- What you have to do
Scan the entries below. List each line with "There".

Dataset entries
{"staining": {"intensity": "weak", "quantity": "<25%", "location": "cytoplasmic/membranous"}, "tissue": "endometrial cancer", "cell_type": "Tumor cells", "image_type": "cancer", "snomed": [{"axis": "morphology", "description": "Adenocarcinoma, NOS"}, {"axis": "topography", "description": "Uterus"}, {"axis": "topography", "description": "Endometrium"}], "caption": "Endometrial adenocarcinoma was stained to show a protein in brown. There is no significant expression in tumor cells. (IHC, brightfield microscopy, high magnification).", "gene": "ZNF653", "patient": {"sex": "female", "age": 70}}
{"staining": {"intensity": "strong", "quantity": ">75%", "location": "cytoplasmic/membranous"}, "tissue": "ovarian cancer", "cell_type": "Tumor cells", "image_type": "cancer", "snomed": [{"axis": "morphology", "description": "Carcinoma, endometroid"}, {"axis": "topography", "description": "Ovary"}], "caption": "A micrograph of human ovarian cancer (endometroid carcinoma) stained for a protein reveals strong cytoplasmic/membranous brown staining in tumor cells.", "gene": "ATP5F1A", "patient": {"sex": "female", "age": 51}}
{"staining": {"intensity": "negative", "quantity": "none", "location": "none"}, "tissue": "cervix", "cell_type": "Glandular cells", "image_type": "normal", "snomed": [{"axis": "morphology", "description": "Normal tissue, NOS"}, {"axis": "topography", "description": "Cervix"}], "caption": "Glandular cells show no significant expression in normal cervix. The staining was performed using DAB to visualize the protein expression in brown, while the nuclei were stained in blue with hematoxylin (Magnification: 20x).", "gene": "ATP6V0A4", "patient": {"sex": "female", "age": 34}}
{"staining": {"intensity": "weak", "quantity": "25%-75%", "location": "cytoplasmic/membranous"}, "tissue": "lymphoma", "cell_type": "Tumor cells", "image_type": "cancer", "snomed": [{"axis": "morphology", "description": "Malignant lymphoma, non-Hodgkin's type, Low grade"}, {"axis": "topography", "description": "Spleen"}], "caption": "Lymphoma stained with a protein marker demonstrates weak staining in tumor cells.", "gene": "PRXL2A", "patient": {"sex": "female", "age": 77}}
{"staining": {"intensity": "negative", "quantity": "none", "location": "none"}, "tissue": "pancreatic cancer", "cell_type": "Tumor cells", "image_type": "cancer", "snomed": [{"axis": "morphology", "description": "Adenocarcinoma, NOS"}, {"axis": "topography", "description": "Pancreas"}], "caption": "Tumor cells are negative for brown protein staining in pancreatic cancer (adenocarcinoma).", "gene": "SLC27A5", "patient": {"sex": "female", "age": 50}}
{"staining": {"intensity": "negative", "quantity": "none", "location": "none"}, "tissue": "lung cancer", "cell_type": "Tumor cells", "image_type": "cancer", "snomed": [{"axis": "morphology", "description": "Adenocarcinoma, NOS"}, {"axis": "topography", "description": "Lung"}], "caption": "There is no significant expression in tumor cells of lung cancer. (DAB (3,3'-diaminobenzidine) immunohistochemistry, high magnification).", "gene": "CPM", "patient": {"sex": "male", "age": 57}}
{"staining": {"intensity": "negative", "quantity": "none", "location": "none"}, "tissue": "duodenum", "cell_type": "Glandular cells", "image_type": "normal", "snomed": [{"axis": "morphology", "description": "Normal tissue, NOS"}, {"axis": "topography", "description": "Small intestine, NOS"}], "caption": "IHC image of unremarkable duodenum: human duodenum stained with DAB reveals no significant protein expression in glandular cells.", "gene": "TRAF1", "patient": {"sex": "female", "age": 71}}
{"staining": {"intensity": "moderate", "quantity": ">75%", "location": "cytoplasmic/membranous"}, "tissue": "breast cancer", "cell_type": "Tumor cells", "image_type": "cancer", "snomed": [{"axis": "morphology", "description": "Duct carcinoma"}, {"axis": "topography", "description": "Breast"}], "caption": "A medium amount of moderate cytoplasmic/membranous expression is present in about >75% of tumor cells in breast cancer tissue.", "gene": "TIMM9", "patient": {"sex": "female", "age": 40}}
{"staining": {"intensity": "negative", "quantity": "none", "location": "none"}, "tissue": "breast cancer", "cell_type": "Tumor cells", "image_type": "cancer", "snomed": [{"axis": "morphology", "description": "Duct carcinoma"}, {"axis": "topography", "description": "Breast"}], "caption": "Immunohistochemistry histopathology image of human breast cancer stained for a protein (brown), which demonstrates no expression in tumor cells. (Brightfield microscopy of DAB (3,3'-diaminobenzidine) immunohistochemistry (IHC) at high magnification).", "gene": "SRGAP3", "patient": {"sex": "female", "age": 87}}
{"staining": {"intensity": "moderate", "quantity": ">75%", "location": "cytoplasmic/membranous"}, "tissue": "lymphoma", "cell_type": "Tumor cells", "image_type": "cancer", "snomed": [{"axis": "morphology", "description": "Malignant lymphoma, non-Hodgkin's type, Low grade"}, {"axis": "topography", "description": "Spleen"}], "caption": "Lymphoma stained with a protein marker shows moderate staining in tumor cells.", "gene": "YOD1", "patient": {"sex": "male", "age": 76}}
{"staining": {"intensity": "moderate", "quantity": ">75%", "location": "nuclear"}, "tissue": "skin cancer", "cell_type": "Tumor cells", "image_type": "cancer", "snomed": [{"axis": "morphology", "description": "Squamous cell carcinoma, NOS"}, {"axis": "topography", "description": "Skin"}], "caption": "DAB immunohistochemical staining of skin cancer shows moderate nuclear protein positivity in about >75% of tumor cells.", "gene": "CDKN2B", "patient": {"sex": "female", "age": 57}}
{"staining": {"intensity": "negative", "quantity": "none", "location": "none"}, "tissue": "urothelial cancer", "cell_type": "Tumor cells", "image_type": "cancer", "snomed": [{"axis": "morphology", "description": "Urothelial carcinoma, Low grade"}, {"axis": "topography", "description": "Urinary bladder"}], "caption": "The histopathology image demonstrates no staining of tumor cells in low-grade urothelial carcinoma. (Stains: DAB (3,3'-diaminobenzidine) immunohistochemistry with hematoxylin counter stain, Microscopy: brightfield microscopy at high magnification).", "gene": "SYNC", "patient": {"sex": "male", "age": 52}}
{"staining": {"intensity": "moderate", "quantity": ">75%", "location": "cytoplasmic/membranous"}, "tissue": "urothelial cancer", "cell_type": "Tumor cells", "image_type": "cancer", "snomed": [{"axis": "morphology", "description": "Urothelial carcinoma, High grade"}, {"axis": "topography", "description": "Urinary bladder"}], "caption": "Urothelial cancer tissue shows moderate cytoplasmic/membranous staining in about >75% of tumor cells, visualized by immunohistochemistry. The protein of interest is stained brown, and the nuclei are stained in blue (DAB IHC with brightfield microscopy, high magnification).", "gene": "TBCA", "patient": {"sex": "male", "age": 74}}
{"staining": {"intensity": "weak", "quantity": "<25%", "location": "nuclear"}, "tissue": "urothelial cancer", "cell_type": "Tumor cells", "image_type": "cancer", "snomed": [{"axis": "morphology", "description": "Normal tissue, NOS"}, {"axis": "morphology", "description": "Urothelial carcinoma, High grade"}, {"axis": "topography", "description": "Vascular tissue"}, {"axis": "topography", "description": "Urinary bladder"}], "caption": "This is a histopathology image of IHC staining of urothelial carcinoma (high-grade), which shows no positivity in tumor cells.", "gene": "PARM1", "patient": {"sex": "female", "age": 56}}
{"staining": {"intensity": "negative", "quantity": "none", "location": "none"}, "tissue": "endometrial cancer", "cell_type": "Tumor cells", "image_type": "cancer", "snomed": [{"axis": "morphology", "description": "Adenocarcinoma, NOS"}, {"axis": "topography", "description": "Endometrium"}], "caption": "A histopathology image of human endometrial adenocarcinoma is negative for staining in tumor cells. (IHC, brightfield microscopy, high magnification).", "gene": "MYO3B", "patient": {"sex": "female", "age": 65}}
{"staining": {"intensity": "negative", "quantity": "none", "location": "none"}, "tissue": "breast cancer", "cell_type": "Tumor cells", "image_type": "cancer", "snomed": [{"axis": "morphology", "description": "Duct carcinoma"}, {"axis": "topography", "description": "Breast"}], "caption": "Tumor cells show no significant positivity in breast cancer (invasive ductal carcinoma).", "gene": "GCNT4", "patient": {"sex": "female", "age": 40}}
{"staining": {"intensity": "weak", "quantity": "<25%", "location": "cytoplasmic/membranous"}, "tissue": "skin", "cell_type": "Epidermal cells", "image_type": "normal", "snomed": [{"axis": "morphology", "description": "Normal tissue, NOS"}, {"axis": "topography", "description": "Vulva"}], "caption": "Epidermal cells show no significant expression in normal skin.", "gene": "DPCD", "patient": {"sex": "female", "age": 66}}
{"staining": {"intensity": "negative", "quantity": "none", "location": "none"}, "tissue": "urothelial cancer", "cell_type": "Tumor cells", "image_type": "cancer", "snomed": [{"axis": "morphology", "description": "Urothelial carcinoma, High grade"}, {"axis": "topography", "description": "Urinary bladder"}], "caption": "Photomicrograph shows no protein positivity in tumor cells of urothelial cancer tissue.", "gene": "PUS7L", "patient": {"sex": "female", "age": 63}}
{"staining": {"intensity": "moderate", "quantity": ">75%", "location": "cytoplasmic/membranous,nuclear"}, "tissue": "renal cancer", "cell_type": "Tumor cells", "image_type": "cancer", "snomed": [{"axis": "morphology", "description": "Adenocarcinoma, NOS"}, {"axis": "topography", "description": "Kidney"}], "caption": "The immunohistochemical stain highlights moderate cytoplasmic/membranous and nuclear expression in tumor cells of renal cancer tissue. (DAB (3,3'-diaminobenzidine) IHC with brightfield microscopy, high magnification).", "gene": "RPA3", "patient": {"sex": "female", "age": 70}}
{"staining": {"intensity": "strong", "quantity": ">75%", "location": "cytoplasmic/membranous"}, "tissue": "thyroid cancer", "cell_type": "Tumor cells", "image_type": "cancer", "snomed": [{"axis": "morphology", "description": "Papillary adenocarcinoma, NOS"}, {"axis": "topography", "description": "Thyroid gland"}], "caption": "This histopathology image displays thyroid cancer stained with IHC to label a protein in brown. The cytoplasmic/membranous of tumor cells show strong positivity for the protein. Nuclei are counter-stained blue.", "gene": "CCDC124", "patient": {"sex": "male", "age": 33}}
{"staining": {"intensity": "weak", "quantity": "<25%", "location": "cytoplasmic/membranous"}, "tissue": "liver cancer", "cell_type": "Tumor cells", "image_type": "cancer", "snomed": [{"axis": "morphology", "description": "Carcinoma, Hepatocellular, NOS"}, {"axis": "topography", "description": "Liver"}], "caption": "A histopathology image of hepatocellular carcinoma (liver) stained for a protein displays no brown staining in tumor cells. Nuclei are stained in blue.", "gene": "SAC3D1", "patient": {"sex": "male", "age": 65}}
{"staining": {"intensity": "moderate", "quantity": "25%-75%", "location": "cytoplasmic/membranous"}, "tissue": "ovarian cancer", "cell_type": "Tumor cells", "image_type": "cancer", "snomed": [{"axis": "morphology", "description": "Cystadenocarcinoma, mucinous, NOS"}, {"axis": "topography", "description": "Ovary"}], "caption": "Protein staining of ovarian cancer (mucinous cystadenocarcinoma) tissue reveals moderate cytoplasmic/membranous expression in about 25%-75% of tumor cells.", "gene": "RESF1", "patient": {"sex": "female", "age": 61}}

- Written answer
{"staining": {"intensity": "weak", "quantity": "<25%", "location": "cytoplasmic/membranous"}, "tissue": "endometrial cancer", "cell_type": "Tumor cells", "image_type": "cancer", "snomed": [{"axis": "morphology", "description": "Adenocarcinoma, NOS"}, {"axis": "topography", "description": "Uterus"}, {"axis": "topography", "description": "Endometrium"}], "caption": "Endometrial adenocarcinoma was stained to show a protein in brown. There is no significant expression in tumor cells. (IHC, brightfield microscopy, high magnification).", "gene": "ZNF653", "patient": {"sex": "female", "age": 70}}
{"staining": {"intensity": "negative", "quantity": "none", "location": "none"}, "tissue": "lung cancer", "cell_type": "Tumor cells", "image_type": "cancer", "snomed": [{"axis": "morphology", "description": "Adenocarcinoma, NOS"}, {"axis": "topography", "description": "Lung"}], "caption": "There is no significant expression in tumor cells of lung cancer. (DAB (3,3'-diaminobenzidine) immunohistochemistry, high magnification).", "gene": "CPM", "patient": {"sex": "male", "age": 57}}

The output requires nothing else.